··· Provided information ···

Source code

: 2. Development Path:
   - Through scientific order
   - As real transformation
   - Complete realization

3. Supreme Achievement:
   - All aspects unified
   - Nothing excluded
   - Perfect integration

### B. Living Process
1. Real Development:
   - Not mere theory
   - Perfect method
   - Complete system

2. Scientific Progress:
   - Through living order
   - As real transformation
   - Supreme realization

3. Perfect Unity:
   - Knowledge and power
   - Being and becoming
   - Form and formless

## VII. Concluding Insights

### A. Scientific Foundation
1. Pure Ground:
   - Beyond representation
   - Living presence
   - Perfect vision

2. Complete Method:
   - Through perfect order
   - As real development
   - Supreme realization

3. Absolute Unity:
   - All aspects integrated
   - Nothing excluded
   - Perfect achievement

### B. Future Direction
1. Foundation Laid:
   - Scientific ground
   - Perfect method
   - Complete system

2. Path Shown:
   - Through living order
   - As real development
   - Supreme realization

···

Exercise objective: Please reproduce the source text of every item above, keeping each line character for character.

Response box:
Source code

: 2. Development Path:
   - Through scientific order
   - As real transformation
   - Complete realization

3. Supreme Achievement:
   - All aspects unified
   - Nothing excluded
   - Perfect integration

### B. Living Process
1. Real Development:
   - Not mere theory
   - Perfect method
   - Complete system

2. Scientific Progress:
   - Through living order
   - As real transformation
   - Supreme realization

3. Perfect Unity:
   - Knowledge and power
   - Being and becoming
   - Form and formless

## VII. Concluding Insights

### A. Scientific Foundation
1. Pure Ground:
   - Beyond representation
   - Living presence
   - Perfect vision

2. Complete Method:
   - Through perfect order
   - As real development
   - Supreme realization

3. Absolute Unity:
   - All aspects integrated
   - Nothing excluded
   - Perfect achievement

### B. Future Direction
1. Foundation Laid:
   - Scientific ground
   - Perfect method
   - Complete system

2. Path Shown:
   - Through living order
   - As real development
   - Supreme realization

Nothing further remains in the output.